Despite being closed for renovations this summer, the Queens Museum of Art is continuing its work with families affected by autism through a series of weekly art classes in libraries around the borough. Funded by VSA, the Kennedy Center’s International Organization on Arts and Disability, the Friendship Workshop is one of several autism initiatives created and delivered by the museum’s ArtAccess program in recent years. The workshop, which has been held in such libraries as the sites in Howard Beach and Jamaica, uses art as a means of developing social skills in children with autism in a community setting, without the pressure of verbal communication.
“I find it to be a nice, easy way for two people to communicate, especially peers,” said Jennifer Candiano, the Art Access Autism Programs associate coordinator leading the classes at the Queens Central Library in Jamaica. “That’s a huge part of our groups. Two kids, actually conversing and using the art as the object they can look at together.
“We’re teaching color theory, but the focus is not on learning color theory,” she continued. “The focus is on the social aspect of mixing colors and using that as a metaphor for what friendship is like.”
ArtAccess coordinator Mitra Dejkameh, who helps teach the classes, said that the workshop also affords an essential opportunity for parents to directly observe their child’s potential in a friendly, welcoming environment where they don’t have to be overly concerned with monitoring behavior.
“It’s great that the parents can see what their child can actually do in a group and give them more chances,” she said.
According to Candiano, that isn’t always the case for families of children with autism.
“If you have a child who has trouble putting peas in their mouth, you’re not thinking about getting out the paints,” she said. “You’re thinking about how to get peas in their mouth and get through the day with their underpants on. It’s really important for the parents to see how they can do that at home too. Just pull out some stickers and they’re working on their pincer grip and they’re working on their fine motor skills and they’re working on their communications skills so they can tell you what they’re painting.”
Dejkameh said she’s noticed marked improvement in her students with each passing week.
“The more they come, the more they have these skills. The prompting becomes less and less because they already know,” she said. “And if they’re comfortable in socializing here, next, they’re going to go to a park. Next, they’re going to go to the museum on their own or on vacation.

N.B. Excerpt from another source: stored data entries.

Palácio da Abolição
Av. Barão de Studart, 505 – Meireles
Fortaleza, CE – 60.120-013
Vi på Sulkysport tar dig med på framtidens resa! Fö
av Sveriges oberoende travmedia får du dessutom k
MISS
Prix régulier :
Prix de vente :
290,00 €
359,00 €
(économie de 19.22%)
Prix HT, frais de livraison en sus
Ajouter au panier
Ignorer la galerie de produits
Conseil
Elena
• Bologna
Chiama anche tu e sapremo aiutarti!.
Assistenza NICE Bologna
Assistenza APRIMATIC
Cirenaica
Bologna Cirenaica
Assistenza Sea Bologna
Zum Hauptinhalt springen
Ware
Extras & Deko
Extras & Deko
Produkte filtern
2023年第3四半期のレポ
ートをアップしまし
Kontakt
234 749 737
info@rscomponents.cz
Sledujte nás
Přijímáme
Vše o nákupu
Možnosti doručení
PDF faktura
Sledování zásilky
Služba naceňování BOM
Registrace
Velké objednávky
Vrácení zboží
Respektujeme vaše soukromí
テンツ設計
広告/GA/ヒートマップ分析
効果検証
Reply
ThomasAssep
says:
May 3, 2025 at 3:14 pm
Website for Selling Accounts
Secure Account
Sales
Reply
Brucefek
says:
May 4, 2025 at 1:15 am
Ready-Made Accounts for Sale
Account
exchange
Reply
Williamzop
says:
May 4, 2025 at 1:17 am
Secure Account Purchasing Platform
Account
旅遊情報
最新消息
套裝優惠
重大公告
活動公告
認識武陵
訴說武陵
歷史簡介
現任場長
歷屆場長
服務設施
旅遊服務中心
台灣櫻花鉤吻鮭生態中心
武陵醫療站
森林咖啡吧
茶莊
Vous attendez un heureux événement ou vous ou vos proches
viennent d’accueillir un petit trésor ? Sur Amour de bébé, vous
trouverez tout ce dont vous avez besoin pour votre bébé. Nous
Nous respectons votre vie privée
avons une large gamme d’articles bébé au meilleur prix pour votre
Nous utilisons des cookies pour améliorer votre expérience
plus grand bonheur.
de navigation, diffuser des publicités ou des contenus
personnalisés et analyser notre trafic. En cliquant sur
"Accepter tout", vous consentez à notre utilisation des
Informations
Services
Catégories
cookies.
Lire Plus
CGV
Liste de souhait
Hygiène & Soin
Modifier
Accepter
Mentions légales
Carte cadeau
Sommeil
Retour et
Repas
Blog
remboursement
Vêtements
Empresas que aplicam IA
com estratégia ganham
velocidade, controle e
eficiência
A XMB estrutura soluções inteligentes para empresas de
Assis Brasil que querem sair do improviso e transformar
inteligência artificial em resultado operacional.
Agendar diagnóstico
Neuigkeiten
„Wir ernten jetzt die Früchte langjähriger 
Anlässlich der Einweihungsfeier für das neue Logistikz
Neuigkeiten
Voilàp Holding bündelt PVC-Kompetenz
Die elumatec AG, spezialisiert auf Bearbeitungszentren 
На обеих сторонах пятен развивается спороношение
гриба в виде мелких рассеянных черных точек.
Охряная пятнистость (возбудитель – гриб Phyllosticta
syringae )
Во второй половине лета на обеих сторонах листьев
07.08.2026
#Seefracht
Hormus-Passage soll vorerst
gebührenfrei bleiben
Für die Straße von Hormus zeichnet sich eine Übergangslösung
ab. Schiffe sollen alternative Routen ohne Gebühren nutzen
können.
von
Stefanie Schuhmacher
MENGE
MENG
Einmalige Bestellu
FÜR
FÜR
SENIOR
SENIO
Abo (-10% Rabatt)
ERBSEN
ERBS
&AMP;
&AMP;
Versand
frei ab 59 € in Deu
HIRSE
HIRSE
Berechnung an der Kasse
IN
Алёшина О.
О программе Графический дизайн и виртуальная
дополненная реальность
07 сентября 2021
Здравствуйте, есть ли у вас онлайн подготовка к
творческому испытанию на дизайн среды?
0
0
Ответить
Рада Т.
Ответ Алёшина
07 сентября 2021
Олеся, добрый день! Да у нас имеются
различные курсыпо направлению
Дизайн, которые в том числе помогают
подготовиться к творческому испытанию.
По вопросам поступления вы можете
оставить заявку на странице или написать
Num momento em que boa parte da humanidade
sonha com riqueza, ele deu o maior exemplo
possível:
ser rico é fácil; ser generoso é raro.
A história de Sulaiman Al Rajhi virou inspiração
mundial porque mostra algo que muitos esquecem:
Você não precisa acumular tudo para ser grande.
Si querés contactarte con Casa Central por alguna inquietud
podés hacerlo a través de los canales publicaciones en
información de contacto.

They gain the confidence that this can happen anywhere.”
Julia, a South Ozone Park mother of twin four year old girls with autism who did not want to use her last name, said she decided to try out the Friendship Workshop after finding success with similar classes at the Children’s Museum of the Arts in Manhattan.
“For some reason they easily fit into the program,” she said of her daughters’ experience with the workshop, adding that she was also happy to find classes closer to home. “I really hope they continue the program,” she said.
Enrollment in the Friendship Workshop is currently full, but ArtAccess is pursuing funding for more programs like it in the future. Their other popular autism initiatives, including photography and DJ classes for teens, open studio time for adults, and a museum explorer’s club for families will return after the museum reopens in October.